● Fragmento del documento
La atención, explican los especialistas, tiene dos componentes: uno voluntario o descendente, que nos permite concentrarnos en tareas que exigen esfuerzo y voluntad —como estudiar, leer o resolver un problema—, y otro involuntario o ascendente, que responde a estímulos externos repentinos, como el sonido de una notificación o la vibración del teléfono. En un equilibrio natural, ambos sistemas se complementan. Pero en la era digital, el equilibrio se rompió: la atención involuntaria fue secuestrada por un sistema de estímulos diseñado para mantenernos enganchados.

Las empresas tecnológicas descubrieron que la atención humana es un recurso rentable. Cada notificación, alerta o video breve dispara una pequeña descarga de dopamina, el neurotransmisor del placer. Esa sensación de gratificación instantánea se convierte en un ciclo adictivo que nos empuja a buscar constantemente nuevos estímulos. De esta manera, el tiempo se fragmenta, la concentración se erosiona y la profundidad se pierde.

Las consecuencias están a la vista. En los niños y adolescentes, la exposición excesiva a pantallas está asociada con problemas de aprendizaje, déficit de atención, ansiedad, depresión y aislamiento social. En los adultos, se traduce en la incapacidad de sostener la concentración, de leer con calma, de participar en una conversación sin interrumpirla para mirar el celular. Es el triunfo de la distracción sobre la reflexión, del impulso sobre el pensamiento.

● Datos proporcionados
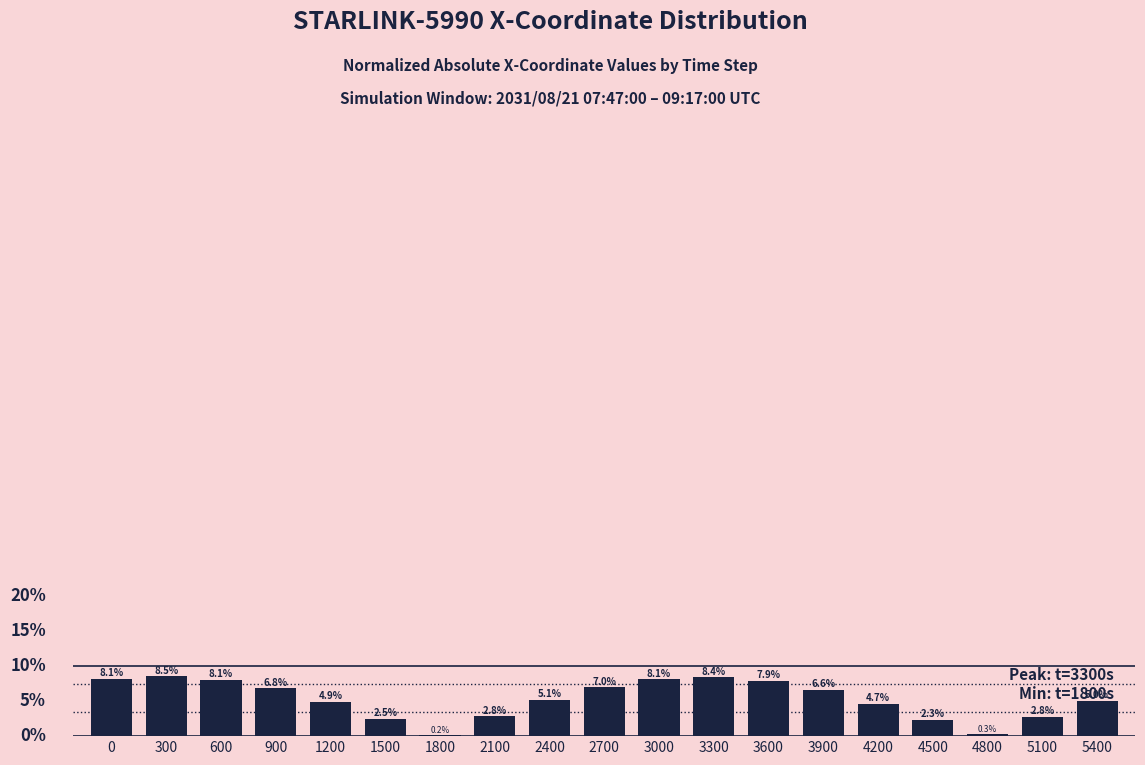

Does the chart contain any negative values?

No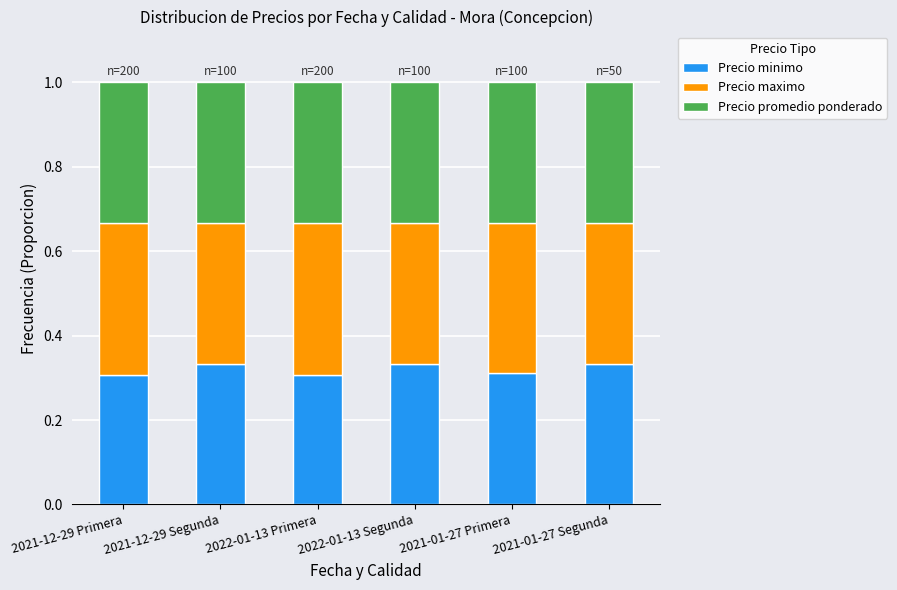

True or false: Precio minimo has a value of 0.3 at 2022-01-13 Primera.

True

● Instrucciones
A - Traduce al inglés esta oración del fragmento sobre la atención: «Las empresas tecnológicas descubrieron que la atención humana es un recurso rentable.»
B - Redacta la continuación del fragmento sobre la atención a partir de su última oración.
El listado no guarda relación con el fragmento sobre la atención.

● Respuestas
A - Tech companies discovered that human attention is a profitable resource.

B -
Los datos son elocuentes: un adolescente pasa en promedio entre ocho y diez horas diarias frente a una pantalla. Esa rutina altera el sueño, reduce la actividad física, limita la interacción cara a cara y promueve una vida más sedentaria y solitaria. Se trata, en definitiva, de una crisis silenciosa, que avanza sin titulares, pero con efectos profundos en la formación, la convivencia y la salud mental.

No se trata de demonizar la tecnología, sino de reconocer el daño que causa su uso desmedido y sin control. La atención puede educarse y fortalecerse, del mismo modo que un músculo se ejercita. Pero requiere límites, hábitos saludables, tiempos de desconexión y una conciencia activa de lo que está en juego.

Padres, docentes y adultos en general tienen aquí una responsabilidad ineludible. No se puede enseñar concentración cuando el ejemplo cotidiano es la dispersión. Tampoco se puede exigir silencio cuando el ruido digital domina todos los espacios.

Recuperar la atención es, en definitiva, recuperar nuestra libertad interior. En una época en la que todo parece diseñado para distraernos, enfocarse se vuelve un acto de resistencia. Y acaso sea ese el primer paso para volver a pensar con profundidad, a sentir con presencia y a vivir con plenitud.